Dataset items

<<<<

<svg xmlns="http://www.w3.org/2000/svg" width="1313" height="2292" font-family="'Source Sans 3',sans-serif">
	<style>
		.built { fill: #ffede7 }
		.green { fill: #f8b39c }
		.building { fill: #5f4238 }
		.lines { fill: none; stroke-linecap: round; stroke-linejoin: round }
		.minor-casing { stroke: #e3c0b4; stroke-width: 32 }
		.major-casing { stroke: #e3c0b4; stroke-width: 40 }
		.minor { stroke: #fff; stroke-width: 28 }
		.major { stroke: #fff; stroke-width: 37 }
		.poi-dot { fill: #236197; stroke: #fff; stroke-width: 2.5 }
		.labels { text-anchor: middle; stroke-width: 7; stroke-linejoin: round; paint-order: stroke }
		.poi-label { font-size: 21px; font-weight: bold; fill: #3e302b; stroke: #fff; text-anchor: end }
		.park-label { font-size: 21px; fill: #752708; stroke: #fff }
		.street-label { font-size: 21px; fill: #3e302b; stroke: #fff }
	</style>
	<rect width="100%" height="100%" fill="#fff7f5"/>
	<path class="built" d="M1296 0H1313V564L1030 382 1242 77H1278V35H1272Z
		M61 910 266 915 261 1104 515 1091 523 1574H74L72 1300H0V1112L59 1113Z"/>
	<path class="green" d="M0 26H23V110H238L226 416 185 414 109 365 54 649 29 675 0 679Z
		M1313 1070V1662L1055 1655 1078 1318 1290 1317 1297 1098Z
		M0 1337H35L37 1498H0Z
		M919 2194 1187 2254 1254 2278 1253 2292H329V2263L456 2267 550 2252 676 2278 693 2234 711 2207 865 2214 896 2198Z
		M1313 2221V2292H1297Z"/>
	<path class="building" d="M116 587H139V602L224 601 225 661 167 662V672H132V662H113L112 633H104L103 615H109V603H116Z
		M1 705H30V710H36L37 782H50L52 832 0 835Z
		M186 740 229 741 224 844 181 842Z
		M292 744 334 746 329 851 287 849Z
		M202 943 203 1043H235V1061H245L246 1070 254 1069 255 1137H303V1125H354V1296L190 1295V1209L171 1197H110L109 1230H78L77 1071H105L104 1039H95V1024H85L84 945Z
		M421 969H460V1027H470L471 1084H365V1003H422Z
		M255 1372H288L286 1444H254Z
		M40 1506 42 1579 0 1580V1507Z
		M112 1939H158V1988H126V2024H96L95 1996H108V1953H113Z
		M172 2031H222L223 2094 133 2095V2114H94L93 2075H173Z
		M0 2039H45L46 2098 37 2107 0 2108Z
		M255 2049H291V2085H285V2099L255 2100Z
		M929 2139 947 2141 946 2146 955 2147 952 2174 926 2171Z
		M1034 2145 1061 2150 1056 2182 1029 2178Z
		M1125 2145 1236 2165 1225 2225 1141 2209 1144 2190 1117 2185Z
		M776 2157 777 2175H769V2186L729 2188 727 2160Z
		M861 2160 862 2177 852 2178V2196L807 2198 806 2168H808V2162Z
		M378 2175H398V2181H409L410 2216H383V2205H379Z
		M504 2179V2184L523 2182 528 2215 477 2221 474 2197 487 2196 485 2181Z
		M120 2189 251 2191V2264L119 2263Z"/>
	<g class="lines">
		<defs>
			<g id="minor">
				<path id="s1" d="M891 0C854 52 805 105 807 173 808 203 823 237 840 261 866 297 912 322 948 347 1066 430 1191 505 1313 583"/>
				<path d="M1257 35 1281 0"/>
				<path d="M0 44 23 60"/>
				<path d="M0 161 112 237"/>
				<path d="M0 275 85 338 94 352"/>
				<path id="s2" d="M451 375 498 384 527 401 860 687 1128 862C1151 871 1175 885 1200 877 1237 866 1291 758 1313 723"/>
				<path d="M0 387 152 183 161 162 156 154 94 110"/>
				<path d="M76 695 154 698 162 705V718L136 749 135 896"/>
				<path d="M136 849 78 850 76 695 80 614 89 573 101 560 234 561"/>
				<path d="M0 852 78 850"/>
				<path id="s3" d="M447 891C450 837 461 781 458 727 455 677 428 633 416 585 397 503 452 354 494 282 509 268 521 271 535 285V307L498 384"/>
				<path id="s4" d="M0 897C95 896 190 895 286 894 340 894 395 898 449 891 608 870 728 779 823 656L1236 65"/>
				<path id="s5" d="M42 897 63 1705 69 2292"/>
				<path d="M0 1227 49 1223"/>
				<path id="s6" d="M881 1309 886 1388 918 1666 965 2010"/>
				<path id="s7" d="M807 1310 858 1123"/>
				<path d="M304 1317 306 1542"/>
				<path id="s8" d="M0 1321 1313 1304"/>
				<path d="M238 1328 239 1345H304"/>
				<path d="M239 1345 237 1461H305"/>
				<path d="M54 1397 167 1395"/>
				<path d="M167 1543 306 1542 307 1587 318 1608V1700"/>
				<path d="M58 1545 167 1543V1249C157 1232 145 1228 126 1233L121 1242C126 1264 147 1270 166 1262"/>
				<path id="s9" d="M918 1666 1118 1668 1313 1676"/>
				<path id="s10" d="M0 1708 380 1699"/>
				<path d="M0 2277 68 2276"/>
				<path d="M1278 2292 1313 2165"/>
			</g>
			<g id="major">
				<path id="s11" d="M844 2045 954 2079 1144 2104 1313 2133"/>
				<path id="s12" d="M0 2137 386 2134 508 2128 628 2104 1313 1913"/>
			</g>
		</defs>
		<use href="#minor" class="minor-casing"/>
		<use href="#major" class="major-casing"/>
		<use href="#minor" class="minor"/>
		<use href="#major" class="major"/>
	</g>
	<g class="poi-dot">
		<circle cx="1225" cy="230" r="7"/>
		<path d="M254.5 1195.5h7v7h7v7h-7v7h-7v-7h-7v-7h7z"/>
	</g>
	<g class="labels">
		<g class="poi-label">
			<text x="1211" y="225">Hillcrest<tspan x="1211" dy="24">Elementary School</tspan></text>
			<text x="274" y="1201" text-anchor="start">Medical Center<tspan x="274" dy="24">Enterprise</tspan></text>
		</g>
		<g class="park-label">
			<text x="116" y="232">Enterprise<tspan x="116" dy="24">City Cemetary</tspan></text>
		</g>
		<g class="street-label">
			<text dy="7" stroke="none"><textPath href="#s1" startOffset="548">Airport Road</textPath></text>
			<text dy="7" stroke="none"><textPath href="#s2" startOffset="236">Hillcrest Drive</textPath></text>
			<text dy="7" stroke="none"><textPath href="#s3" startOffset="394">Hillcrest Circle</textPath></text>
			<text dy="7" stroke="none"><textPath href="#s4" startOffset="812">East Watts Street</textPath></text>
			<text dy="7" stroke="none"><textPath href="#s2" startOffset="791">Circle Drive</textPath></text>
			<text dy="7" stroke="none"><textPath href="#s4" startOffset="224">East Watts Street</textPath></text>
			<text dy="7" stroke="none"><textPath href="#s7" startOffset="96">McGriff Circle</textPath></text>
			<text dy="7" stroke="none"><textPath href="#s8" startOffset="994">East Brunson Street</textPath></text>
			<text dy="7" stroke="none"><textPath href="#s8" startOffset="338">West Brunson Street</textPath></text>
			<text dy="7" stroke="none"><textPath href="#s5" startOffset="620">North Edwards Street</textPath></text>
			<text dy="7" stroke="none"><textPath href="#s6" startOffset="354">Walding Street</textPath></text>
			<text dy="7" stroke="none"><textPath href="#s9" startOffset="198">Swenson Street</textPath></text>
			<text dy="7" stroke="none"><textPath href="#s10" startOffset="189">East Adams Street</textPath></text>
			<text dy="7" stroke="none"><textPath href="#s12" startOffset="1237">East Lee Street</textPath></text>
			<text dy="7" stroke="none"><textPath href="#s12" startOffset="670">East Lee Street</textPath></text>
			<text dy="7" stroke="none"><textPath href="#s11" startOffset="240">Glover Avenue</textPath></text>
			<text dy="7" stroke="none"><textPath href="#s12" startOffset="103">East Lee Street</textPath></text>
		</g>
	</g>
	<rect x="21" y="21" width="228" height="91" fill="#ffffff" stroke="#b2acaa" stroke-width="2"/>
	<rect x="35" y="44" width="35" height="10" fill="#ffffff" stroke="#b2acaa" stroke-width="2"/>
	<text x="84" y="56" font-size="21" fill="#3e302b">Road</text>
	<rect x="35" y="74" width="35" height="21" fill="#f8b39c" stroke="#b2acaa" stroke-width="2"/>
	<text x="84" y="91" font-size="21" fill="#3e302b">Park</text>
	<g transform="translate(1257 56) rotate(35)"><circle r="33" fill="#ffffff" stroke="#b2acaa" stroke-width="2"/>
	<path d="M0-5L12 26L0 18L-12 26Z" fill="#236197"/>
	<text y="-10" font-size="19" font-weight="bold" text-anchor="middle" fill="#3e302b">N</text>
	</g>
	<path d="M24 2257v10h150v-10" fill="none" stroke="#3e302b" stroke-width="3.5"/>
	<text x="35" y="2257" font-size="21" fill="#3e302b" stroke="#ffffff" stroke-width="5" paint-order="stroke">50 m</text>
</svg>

>>>>

PROBLEM REQUIREMENTS >>
Number of lines above with the word "middle": supply it alone.

ANSWER BELOW >>
2